The results of several experiments show the possibility to specify mechanisms that create taste-auditory crossmodal correspondences:


  • Intensity Matching – This kind of matching covers the possibility of the mappings between stimulus attributes that are "Magnitude based", in other words, synchronization of attributes which can be categorized in terms of "less and more". For example, increasing volume of sound stimuli could enhance the perception of taste intensity;
  • Hedonic Matching - Certain crossmodal matching may be mediated by the common emotional valence of different stimuli from different sensory modules. For example, people have tendencies o match less pleasant taste with a less pleasant sound;
  • Statistical co-occurrences - As mentioned in the first part, Statistical co-occurrences refer to crossmodal correspondences that occur with pair of stimuli that correlated in their nature, which in this case, bitter-sweet matching to low-high vowel consonance, may originate in the innate orofacial gestures. (Humans have tendencies to protrude tongue in response to stimuli, outward and upward in response to pleasant taste, and outward and downward in response to unpleasant taste.);
  • Semantic matching - This kind of matching may occur if the same terms or concepts are overlapping between two stimuli from different sensory modalities. For example, the word high and low that are overlapping description between pitch and spatial elevation.
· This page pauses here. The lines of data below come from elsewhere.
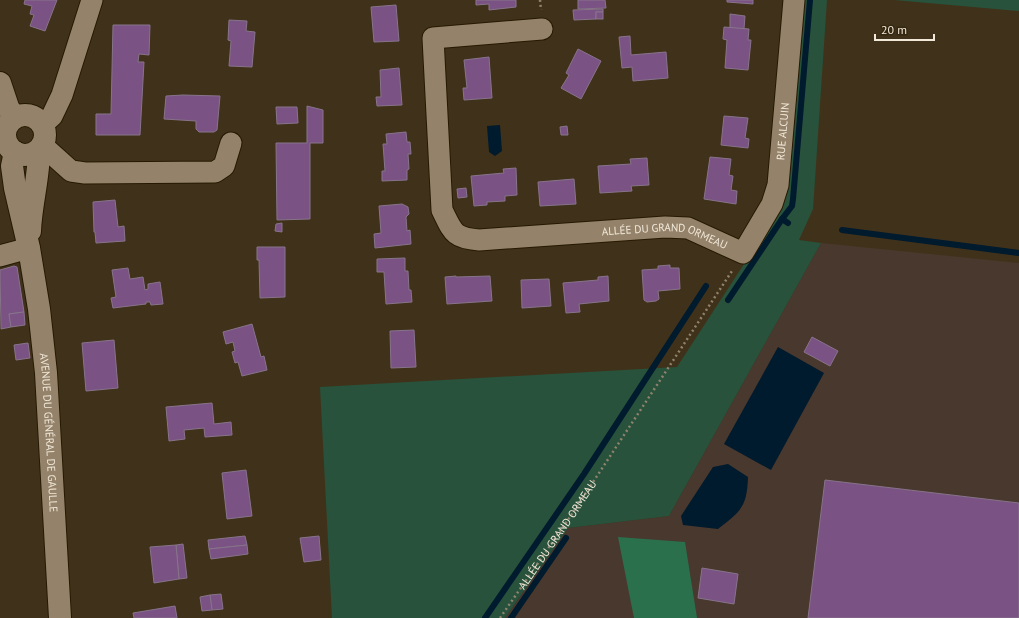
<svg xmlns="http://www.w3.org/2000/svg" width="1019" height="618" viewBox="0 0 1019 618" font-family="'PT Sans',sans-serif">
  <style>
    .industrial { fill: #49382d }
    .green { fill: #28523b }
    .forest { fill: #2b704d }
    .water { fill: #001a2e }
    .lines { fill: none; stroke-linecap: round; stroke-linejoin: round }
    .stream { stroke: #001a2e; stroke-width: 6 }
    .building { fill: #7a5283; stroke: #87748b }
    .minor-casing { stroke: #261903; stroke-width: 23 }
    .tertiary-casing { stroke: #261903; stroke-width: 24 }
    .path { stroke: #8f836f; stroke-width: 2.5; stroke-dasharray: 2 3; stroke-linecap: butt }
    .minor { stroke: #94836a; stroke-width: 21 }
    .tertiary { stroke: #94836a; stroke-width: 22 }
    .labels { text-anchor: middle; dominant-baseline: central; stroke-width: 3; stroke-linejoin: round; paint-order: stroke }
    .street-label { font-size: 11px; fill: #f1e8d9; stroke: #362810 }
  </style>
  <rect width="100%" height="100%" fill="#40321a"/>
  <path class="industrial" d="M821 243 1019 263V618H505L568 528 669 516Z"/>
  <g class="green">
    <path d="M802 0H827L813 209 799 240 821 243 669 516 568 528 505 618H332L320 387 677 367 783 204 789 173Z"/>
    <path d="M894 0H1019V11Z"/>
  </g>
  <path class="forest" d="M618 537 685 542 697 618H634Z"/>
  <g class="water">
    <path d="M500 125 502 151 495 156 489 152 487 126Z"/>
    <path d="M778 347 824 373 771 470 724 444Z"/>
    <path d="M728 464 748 477C747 507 741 511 718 529L683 525 681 516 713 467Z"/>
  </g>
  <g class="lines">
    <g class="stream">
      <path d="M782 219 792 206 793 199 810 0"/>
      <path d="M842 230 1019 253"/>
      <path d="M728 300 782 219 788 223"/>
      <path d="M485 618 584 474 706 286"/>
      <path d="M511 618 566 538"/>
    </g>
  </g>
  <g class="building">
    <path d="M25 0H57L45 31 30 26 34 15 30 14 32 6 24 4Z"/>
    <path d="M476 0H516V7L489 10V4L476 5Z"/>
    <path d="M578 0H605L606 8 578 9Z"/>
    <path d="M727 0H753V4L727 2Z"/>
    <path d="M396 5 399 41 374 42 371 7Z"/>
    <path d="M603 9V12H596V19L574 20 573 10Z"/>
    <rect x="596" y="12" width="7" height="7"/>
    <path d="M730 14 745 16 744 29 730 28Z"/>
    <path d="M229 20 247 21 246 31 255 32 252 67 229 66 231 41 228 40Z"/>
    <path d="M113 25H150L149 55 139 54 138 62H144L140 135H96V114H111Z"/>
    <path d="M724 27 749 29 748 40H751L748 70 725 68 727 40 723 39Z"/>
    <path d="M630 36 631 55 666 52 668 78 633 81 632 67 622 68 619 37Z"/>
    <path d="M578 49 601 61 581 99 561 88 569 75 566 73Z"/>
    <path d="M489 57 492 98 464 100 463 88H467L464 60Z"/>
    <path d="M399 68 402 105 377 106 376 97H381L380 70Z"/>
    <path d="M183 95 220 96 217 130 214 132H199L196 129V121L164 119 166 96Z"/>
    <path d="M307 106 323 110V143H310V219L277 220 276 143H307Z"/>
    <path d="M276 107H297L298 123 277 124Z"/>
    <path d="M724 116 748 118 745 138 749 139 748 148 721 145Z"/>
    <path d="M567 126 568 135H561L560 127Z"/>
    <path d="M406 132 407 142H410L411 154H408L409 169 407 170V180L382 181V171H385L383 144H387L386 134Z"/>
    <path d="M710 157 731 159 729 175 733 176 731 190 737 191 736 204 704 199Z"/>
    <path d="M647 158 649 185 631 186 632 191 600 193 598 166 631 164 630 159Z"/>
    <path d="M516 168 517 195 505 196V201L487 202V205L474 206 471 176 504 173 503 169Z"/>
    <path d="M574 179 576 204 540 206 538 182Z"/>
    <path d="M466 188 467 197 458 198 457 189Z"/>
    <path d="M115 200 118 227 124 226 125 241 96 243 95 232H94L93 202Z"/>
    <path d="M402 204 408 207 409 214 406 217 407 231 410 230 411 244 375 248 374 234 381 233 379 206Z"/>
    <path d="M282 223V232L275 231 276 224Z"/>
    <path d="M257 247H285V297L260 298 259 260H257Z"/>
    <path d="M405 258V271H408L409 290H411L412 302 386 304 384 272H377V259Z"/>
    <path d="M670 265V268H679L680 289 658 291 659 299 656 301 647 302 644 300 642 270 658 269V266Z"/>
    <path d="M14 266 17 267 24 312 9 314 11 327 1 329 0 270Z"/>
    <path d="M128 268 130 279 143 277 145 290 148 289V284L160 282 163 304 151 305 150 302H146V304L113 308 111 298 116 297 112 270Z"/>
    <path d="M456 276V277L490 276 492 301 447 304 445 277Z"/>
    <path d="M608 276 609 301 579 304 580 312 566 313 563 283 598 280V277Z"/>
    <path d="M549 279 551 306 522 308 521 280Z"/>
    <path d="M24 312 25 325 11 327 9 314Z"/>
    <path d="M252 324 261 357 264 356 267 370 242 376 238 362 235 363 232 352 235 351 233 342 226 344 223 332Z"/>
    <path d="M414 330 416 367 391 368 390 331Z"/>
    <path d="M812 337 838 351 830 366 804 352Z"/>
    <path d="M114 340 118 388 86 391 82 343Z"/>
    <path d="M28 343 30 358 16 360 14 345Z"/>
    <path d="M212 403 214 424 231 422 232 435 205 437 204 428 184 430 185 439 169 441 166 407Z"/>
    <path d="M246 470 252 516 227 519 222 473Z"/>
    <path d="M825 480 1019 503V618H808Z"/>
    <path d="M245 536 247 545 209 549 208 540Z"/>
    <path d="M319 536 321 560 304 562 300 538Z"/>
    <path d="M183 544 187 578 179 579 176 545Z"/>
    <path d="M176 545 179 579 154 583 150 547Z"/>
    <path d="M247 545 248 554 211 559 209 549Z"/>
    <path d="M702 568 738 574 734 604 698 598Z"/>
    <path d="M221 594 223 609 212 610 210 595Z"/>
    <path d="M210 595 212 610 202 611 200 597Z"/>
    <path d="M175 606 177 618H134L133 613Z"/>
  </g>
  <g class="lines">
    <g class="minor-casing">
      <g id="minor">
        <path id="s2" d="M542 29 433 38 442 210C453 232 453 238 479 240L665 227 688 228 743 253 772 204 778 185 794 0"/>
        <path d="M42 125 52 116 62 95 92 0"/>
        <path d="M42 145 71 171 85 173 215 172 224 166 231 143"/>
        <path d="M0 256 29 248"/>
      </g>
    </g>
    <g class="tertiary-casing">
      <g id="tertiary">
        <path d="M0 83 8 107 14 118"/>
        <circle cx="25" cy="135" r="20"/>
        <path id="s3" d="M15 152 12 166 15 188 29 248 39 309 46 373 60 618"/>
        <path d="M30 231C31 204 39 178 39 150"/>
      </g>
    </g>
    <g class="path">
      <path d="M540 0 541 10"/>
      <path id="s1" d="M500 618 574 511 732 271"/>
    </g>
    <use href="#minor" class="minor"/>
    <use href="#tertiary" class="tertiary"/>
  </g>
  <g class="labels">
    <g class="street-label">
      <text stroke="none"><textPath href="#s2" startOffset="734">RUE ALCUIN</textPath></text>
      <text stroke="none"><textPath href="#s2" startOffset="521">ALLÉE DU GRAND ORMEAU</textPath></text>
      <text stroke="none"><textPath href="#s3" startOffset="284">AVENUE DU GÉNÉRAL DE GAULLE</textPath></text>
      <text stroke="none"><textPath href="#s1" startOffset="101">ALLÉE DU GRAND ORMEAU</textPath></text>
    </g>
  </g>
  <path d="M875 34v6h59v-6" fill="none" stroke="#f1e8d9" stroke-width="2"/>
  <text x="881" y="34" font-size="12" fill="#f1e8d9" stroke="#362810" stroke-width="3" paint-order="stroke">20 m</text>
</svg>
The relation of emotions and taste has been tested by Robin et al., 2003. They transcribed four basic tastes into Ekman's emotions model (including happiness, surprise, sadness, fear, anger, and disgust); and the result is listed below:

 

  • Sweet could be transcribed as happiness and surprise;
  • Bitter could be transcribed as anger and disgust;
  • Sour and salty had a variety of different emotions.

In her research, Wang used the valence and arousal model instead of emotion names, and the result is shown in the figure.

Several striking consistencies which create a possibility to frame out the summary of each taste's sound aspects as follows:

  • Sweet - legato, consonance, even rhythm, small melodic intervals, slow tempo, high pitch, and low (soft) volume;
  • Sour - average - staccato, dissonance, syncopated rhythm, large melodic intervals, fast tempo, high pitch, and average volume;
  • Salty - staccato, average consonance, average - low pitch, and average volume;
  • Bitter - various conclusions on articulation, average consonance, slow tempo, low pitch, and average volume.

Knoferle and Spence compiled intriguing researches about sounds-tastes crossmodal correspondences. They wrote a review on the topic aiming to consolidate prior findings and to point out several domains beneficial for future researches, as well as conflicting results. The review also covered potential caveats, theoretical challenges, and potential mechanisms underlying auditory-gustatory crossmodal.

There is a significant correlation between pitch and valence ratings. In other words, people tend to match the pleasant musical pitch with a pleasant taste. For example, people match higher pitch, which is statistically pleasant, with a sweet taste. This result shows that hedonic matching might play an important role in sound-taste crossmodal correspondences.

 

Besides all the aforementioned topics, the texture of taste stimuli might play a role; for example, we can assume that lighter texture might match a higher pitch or a lighter sound. On the contrary, a heavier texture might match a lower pitch or a heavier sound.

The second part was designed to observe whether playing matching music during a wine tasting would affect the taster's perception of wine compared with tasting in silence.

The results also showed some indication of the relation between music and psychological states. For example:

 

  • Sweet has a relation with the high value of psychoacoustical pleasantness (soft sound and low roughness);
  • Sour has a relation with the high value of sensory sharpness (loud, high pitch, and dissonant).